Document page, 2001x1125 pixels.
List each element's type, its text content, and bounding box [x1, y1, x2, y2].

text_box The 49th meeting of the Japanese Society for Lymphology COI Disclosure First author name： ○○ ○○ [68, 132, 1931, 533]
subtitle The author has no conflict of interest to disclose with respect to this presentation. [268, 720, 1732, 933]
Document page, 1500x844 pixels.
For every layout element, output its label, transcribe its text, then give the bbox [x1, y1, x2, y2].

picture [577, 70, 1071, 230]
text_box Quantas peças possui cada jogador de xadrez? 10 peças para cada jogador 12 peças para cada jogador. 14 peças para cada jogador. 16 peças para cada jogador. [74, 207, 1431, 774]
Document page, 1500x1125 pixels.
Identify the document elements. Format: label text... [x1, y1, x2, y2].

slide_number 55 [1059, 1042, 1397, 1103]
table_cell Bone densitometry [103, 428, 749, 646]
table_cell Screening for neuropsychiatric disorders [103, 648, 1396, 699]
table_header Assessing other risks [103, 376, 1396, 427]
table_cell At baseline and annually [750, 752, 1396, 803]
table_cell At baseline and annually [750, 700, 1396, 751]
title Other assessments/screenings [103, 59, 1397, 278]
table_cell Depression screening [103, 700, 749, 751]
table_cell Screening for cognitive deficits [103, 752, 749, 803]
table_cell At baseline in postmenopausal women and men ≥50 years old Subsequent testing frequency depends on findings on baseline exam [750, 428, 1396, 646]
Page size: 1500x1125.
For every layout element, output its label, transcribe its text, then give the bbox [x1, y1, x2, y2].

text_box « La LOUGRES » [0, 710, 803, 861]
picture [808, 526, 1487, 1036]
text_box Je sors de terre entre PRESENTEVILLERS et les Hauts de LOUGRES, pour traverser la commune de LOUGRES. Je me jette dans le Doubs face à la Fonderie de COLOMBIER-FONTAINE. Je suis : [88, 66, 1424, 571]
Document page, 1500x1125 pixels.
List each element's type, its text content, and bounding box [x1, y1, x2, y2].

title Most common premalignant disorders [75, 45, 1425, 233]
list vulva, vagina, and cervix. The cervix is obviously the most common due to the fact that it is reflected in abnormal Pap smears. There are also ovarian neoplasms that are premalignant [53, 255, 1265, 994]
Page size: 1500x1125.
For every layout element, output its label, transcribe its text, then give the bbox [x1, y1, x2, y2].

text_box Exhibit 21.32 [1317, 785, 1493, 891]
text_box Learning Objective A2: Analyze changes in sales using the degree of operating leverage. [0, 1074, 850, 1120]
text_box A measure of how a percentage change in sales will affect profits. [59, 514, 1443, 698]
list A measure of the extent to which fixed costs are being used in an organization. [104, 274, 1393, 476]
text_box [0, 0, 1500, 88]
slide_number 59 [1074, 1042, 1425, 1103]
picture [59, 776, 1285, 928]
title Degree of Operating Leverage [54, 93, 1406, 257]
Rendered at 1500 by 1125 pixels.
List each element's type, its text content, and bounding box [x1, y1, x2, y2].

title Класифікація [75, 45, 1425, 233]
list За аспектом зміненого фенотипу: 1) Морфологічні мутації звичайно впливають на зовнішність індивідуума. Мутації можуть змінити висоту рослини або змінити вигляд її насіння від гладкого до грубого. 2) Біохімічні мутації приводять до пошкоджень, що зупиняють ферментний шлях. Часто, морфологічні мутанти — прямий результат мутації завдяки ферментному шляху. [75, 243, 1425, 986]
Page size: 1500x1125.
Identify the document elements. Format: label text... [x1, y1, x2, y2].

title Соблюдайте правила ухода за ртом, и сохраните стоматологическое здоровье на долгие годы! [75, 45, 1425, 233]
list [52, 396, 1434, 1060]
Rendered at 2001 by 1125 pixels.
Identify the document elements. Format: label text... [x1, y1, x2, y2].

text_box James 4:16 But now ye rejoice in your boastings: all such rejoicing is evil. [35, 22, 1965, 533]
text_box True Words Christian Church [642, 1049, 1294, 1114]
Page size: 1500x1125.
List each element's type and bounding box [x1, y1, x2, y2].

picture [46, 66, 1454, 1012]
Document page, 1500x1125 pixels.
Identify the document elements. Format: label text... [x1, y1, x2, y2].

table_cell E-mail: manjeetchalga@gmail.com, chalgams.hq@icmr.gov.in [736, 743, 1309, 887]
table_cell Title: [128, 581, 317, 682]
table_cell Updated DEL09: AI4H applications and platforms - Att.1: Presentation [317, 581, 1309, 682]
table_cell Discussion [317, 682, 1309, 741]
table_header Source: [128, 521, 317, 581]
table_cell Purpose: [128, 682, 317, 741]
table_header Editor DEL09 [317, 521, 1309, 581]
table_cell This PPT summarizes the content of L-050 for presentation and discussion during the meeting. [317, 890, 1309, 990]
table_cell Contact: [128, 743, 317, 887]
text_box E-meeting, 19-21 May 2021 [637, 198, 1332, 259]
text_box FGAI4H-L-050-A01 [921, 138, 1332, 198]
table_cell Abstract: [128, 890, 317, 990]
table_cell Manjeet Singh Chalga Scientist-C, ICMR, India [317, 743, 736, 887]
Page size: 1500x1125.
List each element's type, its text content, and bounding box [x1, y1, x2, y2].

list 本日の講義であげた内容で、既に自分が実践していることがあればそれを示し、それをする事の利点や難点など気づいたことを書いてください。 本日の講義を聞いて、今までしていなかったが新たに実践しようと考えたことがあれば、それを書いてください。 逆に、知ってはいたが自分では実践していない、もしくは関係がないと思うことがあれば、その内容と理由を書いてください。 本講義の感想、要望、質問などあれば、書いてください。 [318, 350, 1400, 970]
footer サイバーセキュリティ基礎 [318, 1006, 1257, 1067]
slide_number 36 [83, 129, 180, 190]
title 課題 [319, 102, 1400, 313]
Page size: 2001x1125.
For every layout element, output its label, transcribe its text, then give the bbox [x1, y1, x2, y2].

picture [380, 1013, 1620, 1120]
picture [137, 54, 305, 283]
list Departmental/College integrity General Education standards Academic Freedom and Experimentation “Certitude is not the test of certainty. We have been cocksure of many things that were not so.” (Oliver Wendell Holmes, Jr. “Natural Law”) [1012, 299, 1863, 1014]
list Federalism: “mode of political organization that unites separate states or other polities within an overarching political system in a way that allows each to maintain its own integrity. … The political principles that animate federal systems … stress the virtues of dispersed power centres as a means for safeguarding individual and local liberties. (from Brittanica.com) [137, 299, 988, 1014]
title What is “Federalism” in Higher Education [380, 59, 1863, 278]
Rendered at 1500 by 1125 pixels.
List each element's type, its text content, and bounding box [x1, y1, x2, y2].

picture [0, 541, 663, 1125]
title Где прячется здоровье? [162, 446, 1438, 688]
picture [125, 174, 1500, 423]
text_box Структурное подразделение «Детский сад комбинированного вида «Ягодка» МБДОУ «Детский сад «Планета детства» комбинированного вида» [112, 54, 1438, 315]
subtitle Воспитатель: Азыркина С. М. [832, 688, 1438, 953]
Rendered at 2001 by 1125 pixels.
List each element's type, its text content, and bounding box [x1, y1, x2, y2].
------------------------------------
=== How to complete this task ===
Repeat the listing. Keep each line precisely as shown.

=== Exercise response ===
Document page, 2001x1125 pixels.
List each element's type, its text content, and bounding box [x1, y1, x2, y2].

text_box The 49th meeting of the Japanese Society for Lymphology COI Disclosure First author name： ○○ ○○ [68, 132, 1931, 533]
subtitle The author has no conflict of interest to disclose with respect to this presentation. [268, 720, 1732, 933]
Document page, 1500x844 pixels.
For every layout element, output its label, transcribe its text, then give the bbox [x1, y1, x2, y2].

picture [577, 70, 1071, 230]
text_box Quantas peças possui cada jogador de xadrez? 10 peças para cada jogador 12 peças para cada jogador. 14 peças para cada jogador. 16 peças para cada jogador. [74, 207, 1431, 774]
Document page, 1500x1125 pixels.
Identify the document elements. Format: label text... [x1, y1, x2, y2].

slide_number 55 [1059, 1042, 1397, 1103]
table_cell Bone densitometry [103, 428, 749, 646]
table_cell Screening for neuropsychiatric disorders [103, 648, 1396, 699]
table_header Assessing other risks [103, 376, 1396, 427]
table_cell At baseline and annually [750, 752, 1396, 803]
table_cell At baseline and annually [750, 700, 1396, 751]
title Other assessments/screenings [103, 59, 1397, 278]
table_cell Depression screening [103, 700, 749, 751]
table_cell Screening for cognitive deficits [103, 752, 749, 803]
table_cell At baseline in postmenopausal women and men ≥50 years old Subsequent testing frequency depends on findings on baseline exam [750, 428, 1396, 646]
Page size: 1500x1125.
For every layout element, output its label, transcribe its text, then give the bbox [x1, y1, x2, y2].

text_box « La LOUGRES » [0, 710, 803, 861]
picture [808, 526, 1487, 1036]
text_box Je sors de terre entre PRESENTEVILLERS et les Hauts de LOUGRES, pour traverser la commune de LOUGRES. Je me jette dans le Doubs face à la Fonderie de COLOMBIER-FONTAINE. Je suis : [88, 66, 1424, 571]
Document page, 1500x1125 pixels.
List each element's type, its text content, and bounding box [x1, y1, x2, y2].

title Most common premalignant disorders [75, 45, 1425, 233]
list vulva, vagina, and cervix. The cervix is obviously the most common due to the fact that it is reflected in abnormal Pap smears. There are also ovarian neoplasms that are premalignant [53, 255, 1265, 994]
Page size: 1500x1125.
For every layout element, output its label, transcribe its text, then give the bbox [x1, y1, x2, y2].

text_box Exhibit 21.32 [1317, 785, 1493, 891]
text_box Learning Objective A2: Analyze changes in sales using the degree of operating leverage. [0, 1074, 850, 1120]
text_box A measure of how a percentage change in sales will affect profits. [59, 514, 1443, 698]
list A measure of the extent to which fixed costs are being used in an organization. [104, 274, 1393, 476]
text_box [0, 0, 1500, 88]
slide_number 59 [1074, 1042, 1425, 1103]
picture [59, 776, 1285, 928]
title Degree of Operating Leverage [54, 93, 1406, 257]
Rendered at 1500 by 1125 pixels.
List each element's type, its text content, and bounding box [x1, y1, x2, y2].

title Класифікація [75, 45, 1425, 233]
list За аспектом зміненого фенотипу: 1) Морфологічні мутації звичайно впливають на зовнішність індивідуума. Мутації можуть змінити висоту рослини або змінити вигляд її насіння від гладкого до грубого. 2) Біохімічні мутації приводять до пошкоджень, що зупиняють ферментний шлях. Часто, морфологічні мутанти — прямий результат мутації завдяки ферментному шляху. [75, 243, 1425, 986]
Page size: 1500x1125.
Identify the document elements. Format: label text... [x1, y1, x2, y2].

title Соблюдайте правила ухода за ртом, и сохраните стоматологическое здоровье на долгие годы! [75, 45, 1425, 233]
list [52, 396, 1434, 1060]
Rendered at 2001 by 1125 pixels.
Identify the document elements. Format: label text... [x1, y1, x2, y2].

text_box James 4:16 But now ye rejoice in your boastings: all such rejoicing is evil. [35, 22, 1965, 533]
text_box True Words Christian Church [642, 1049, 1294, 1114]
Page size: 1500x1125.
List each element's type and bounding box [x1, y1, x2, y2].

picture [46, 66, 1454, 1012]
Document page, 1500x1125 pixels.
Identify the document elements. Format: label text... [x1, y1, x2, y2].

table_cell E-mail: manjeetchalga@gmail.com, chalgams.hq@icmr.gov.in [736, 743, 1309, 887]
table_cell Title: [128, 581, 317, 682]
table_cell Updated DEL09: AI4H applications and platforms - Att.1: Presentation [317, 581, 1309, 682]
table_cell Discussion [317, 682, 1309, 741]
table_header Source: [128, 521, 317, 581]
table_cell Purpose: [128, 682, 317, 741]
table_header Editor DEL09 [317, 521, 1309, 581]
table_cell This PPT summarizes the content of L-050 for presentation and discussion during the meeting. [317, 890, 1309, 990]
table_cell Contact: [128, 743, 317, 887]
text_box E-meeting, 19-21 May 2021 [637, 198, 1332, 259]
text_box FGAI4H-L-050-A01 [921, 138, 1332, 198]
table_cell Abstract: [128, 890, 317, 990]
table_cell Manjeet Singh Chalga Scientist-C, ICMR, India [317, 743, 736, 887]
Page size: 1500x1125.
List each element's type, its text content, and bounding box [x1, y1, x2, y2].

list 本日の講義であげた内容で、既に自分が実践していることがあればそれを示し、それをする事の利点や難点など気づいたことを書いてください。 本日の講義を聞いて、今までしていなかったが新たに実践しようと考えたことがあれば、それを書いてください。 逆に、知ってはいたが自分では実践していない、もしくは関係がないと思うことがあれば、その内容と理由を書いてください。 本講義の感想、要望、質問などあれば、書いてください。 [318, 350, 1400, 970]
footer サイバーセキュリティ基礎 [318, 1006, 1257, 1067]
slide_number 36 [83, 129, 180, 190]
title 課題 [319, 102, 1400, 313]
Page size: 2001x1125.
For every layout element, output its label, transcribe its text, then give the bbox [x1, y1, x2, y2].

picture [380, 1013, 1620, 1120]
picture [137, 54, 305, 283]
list Departmental/College integrity General Education standards Academic Freedom and Experimentation “Certitude is not the test of certainty. We have been cocksure of many things that were not so.” (Oliver Wendell Holmes, Jr. “Natural Law”) [1012, 299, 1863, 1014]
list Federalism: “mode of political organization that unites separate states or other polities within an overarching political system in a way that allows each to maintain its own integrity. … The political principles that animate federal systems … stress the virtues of dispersed power centres as a means for safeguarding individual and local liberties. (from Brittanica.com) [137, 299, 988, 1014]
title What is “Federalism” in Higher Education [380, 59, 1863, 278]
Rendered at 1500 by 1125 pixels.
List each element's type, its text content, and bounding box [x1, y1, x2, y2].

picture [0, 541, 663, 1125]
title Где прячется здоровье? [162, 446, 1438, 688]
picture [125, 174, 1500, 423]
text_box Структурное подразделение «Детский сад комбинированного вида «Ягодка» МБДОУ «Детский сад «Планета детства» комбинированного вида» [112, 54, 1438, 315]
subtitle Воспитатель: Азыркина С. М. [832, 688, 1438, 953]
Rendered at 2001 by 1125 pixels.
List each element's type, its text content, and bounding box [x1, y1, x2, y2].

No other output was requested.